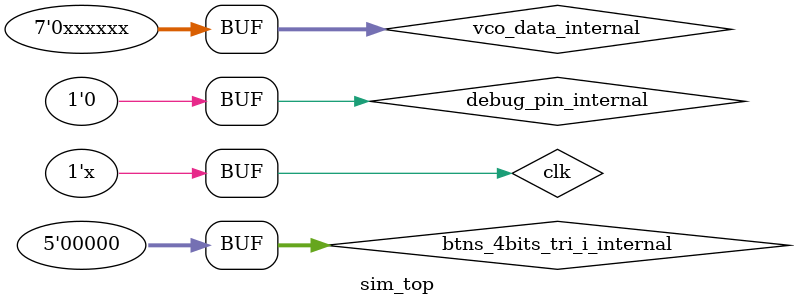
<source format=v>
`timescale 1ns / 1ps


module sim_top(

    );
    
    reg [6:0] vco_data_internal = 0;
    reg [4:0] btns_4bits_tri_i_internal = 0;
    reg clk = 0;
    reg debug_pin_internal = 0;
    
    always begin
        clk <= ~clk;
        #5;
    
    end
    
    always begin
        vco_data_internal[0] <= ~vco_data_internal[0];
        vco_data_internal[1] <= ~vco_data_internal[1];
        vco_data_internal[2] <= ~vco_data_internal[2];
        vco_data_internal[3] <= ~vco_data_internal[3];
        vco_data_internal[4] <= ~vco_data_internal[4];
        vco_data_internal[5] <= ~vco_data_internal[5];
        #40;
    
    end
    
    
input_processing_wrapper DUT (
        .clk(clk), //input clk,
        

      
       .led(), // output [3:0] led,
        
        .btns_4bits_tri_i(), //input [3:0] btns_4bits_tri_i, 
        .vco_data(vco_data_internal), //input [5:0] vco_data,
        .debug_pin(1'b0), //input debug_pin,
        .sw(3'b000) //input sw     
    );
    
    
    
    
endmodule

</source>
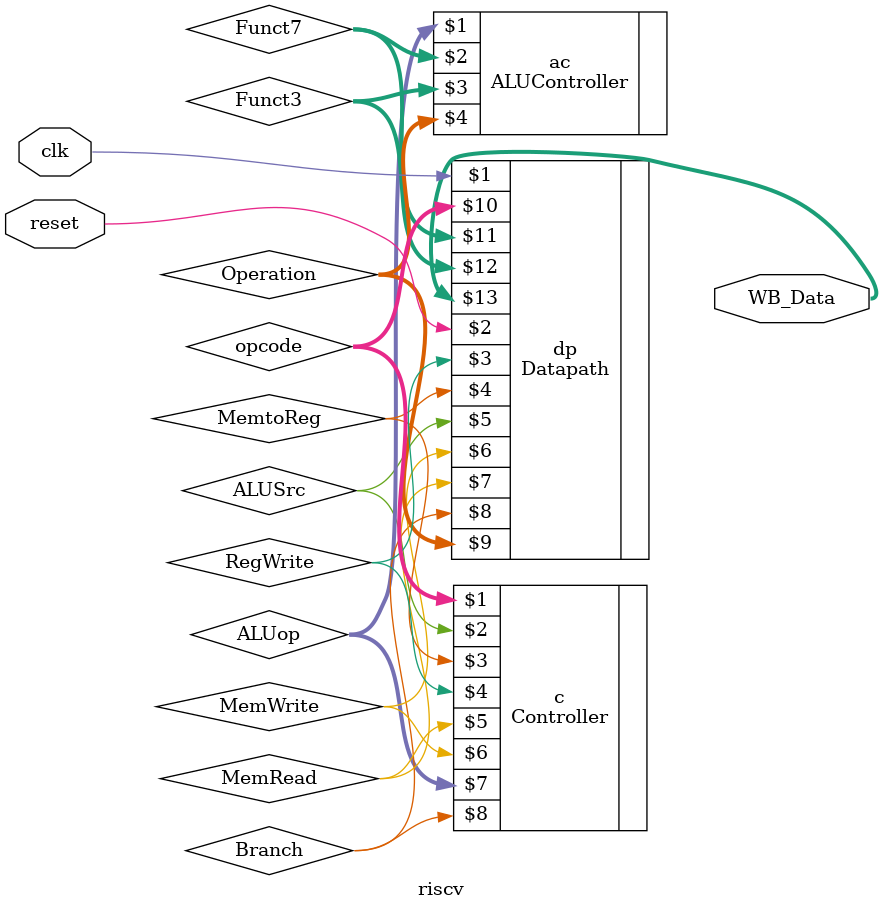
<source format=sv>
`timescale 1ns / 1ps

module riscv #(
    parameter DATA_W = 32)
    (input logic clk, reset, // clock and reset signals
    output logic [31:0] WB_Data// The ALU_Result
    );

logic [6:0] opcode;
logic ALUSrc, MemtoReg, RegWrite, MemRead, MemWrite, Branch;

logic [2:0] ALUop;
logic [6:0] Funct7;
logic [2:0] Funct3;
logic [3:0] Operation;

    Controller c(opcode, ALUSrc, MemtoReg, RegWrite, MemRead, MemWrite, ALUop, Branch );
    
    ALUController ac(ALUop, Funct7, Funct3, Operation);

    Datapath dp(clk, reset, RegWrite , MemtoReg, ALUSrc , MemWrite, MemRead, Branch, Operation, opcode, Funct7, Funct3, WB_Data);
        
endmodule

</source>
==
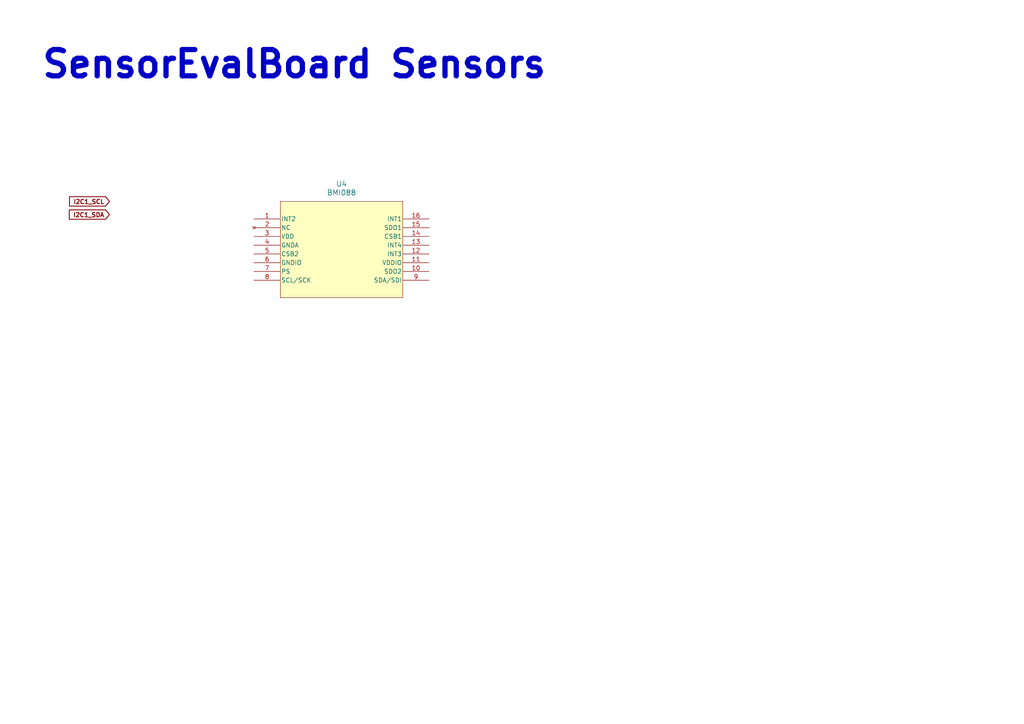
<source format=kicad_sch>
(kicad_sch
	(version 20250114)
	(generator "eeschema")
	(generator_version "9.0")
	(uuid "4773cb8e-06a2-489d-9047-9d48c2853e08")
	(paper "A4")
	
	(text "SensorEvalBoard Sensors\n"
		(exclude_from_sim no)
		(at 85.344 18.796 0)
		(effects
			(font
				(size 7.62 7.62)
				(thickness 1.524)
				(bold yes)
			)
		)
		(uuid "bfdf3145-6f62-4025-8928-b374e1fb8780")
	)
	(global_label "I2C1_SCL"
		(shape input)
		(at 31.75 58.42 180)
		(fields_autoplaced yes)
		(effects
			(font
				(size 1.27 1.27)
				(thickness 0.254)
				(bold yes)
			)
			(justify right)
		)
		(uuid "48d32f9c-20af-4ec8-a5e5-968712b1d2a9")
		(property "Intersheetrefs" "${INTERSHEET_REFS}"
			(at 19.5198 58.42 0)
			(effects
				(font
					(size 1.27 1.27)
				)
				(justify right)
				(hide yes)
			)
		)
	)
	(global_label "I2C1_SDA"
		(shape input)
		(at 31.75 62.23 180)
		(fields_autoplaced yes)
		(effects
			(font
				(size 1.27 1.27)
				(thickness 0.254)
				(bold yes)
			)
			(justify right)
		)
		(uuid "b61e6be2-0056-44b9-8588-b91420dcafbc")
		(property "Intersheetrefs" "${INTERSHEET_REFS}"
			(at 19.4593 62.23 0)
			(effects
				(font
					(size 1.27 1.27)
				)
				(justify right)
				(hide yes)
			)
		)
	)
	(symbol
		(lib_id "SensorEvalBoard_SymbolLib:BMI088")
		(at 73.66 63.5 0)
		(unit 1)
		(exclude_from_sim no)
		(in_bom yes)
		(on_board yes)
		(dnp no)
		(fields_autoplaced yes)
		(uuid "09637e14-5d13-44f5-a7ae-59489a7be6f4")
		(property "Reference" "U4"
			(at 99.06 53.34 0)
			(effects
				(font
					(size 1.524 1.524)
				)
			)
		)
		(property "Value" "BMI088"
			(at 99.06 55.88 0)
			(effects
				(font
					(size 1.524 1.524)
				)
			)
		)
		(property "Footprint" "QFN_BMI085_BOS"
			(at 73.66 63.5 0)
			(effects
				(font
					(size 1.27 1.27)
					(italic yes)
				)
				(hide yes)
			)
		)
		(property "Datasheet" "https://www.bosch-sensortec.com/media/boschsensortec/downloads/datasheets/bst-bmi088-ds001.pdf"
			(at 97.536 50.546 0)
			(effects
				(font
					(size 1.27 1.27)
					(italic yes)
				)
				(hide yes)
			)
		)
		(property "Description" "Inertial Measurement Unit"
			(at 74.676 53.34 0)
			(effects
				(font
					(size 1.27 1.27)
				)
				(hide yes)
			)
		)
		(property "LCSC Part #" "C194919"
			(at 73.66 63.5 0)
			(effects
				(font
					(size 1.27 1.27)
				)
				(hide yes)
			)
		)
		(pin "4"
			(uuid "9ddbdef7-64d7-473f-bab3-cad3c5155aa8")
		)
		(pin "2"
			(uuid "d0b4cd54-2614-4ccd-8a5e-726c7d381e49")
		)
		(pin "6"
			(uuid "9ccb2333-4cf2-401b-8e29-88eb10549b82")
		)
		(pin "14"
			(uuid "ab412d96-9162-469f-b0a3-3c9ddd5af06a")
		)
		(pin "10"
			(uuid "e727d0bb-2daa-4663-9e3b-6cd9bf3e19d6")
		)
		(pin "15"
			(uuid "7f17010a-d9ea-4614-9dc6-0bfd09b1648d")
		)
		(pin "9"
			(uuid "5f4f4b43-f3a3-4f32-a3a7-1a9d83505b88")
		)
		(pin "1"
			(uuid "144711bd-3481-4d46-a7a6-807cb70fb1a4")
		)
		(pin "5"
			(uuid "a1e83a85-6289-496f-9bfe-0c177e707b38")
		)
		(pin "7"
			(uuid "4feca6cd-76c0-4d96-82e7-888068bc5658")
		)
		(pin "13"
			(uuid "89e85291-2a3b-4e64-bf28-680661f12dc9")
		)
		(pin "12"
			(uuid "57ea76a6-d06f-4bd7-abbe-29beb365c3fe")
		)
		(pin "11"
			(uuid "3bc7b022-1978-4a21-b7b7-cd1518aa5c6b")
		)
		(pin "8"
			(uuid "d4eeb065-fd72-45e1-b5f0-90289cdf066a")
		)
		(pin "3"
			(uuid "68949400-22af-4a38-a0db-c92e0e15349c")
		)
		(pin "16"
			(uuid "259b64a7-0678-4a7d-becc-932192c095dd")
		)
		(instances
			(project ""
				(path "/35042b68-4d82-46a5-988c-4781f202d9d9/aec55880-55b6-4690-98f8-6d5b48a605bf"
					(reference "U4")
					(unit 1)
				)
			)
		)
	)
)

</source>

Job ▸
The answer must be every line of the entries that includes the word "ALUop".

Result ▸
logic [2:0] ALUop;
    Controller c(opcode, ALUSrc, MemtoReg, RegWrite, MemRead, MemWrite, ALUop, Branch );
    ALUController ac(ALUop, Funct7, Funct3, Operation);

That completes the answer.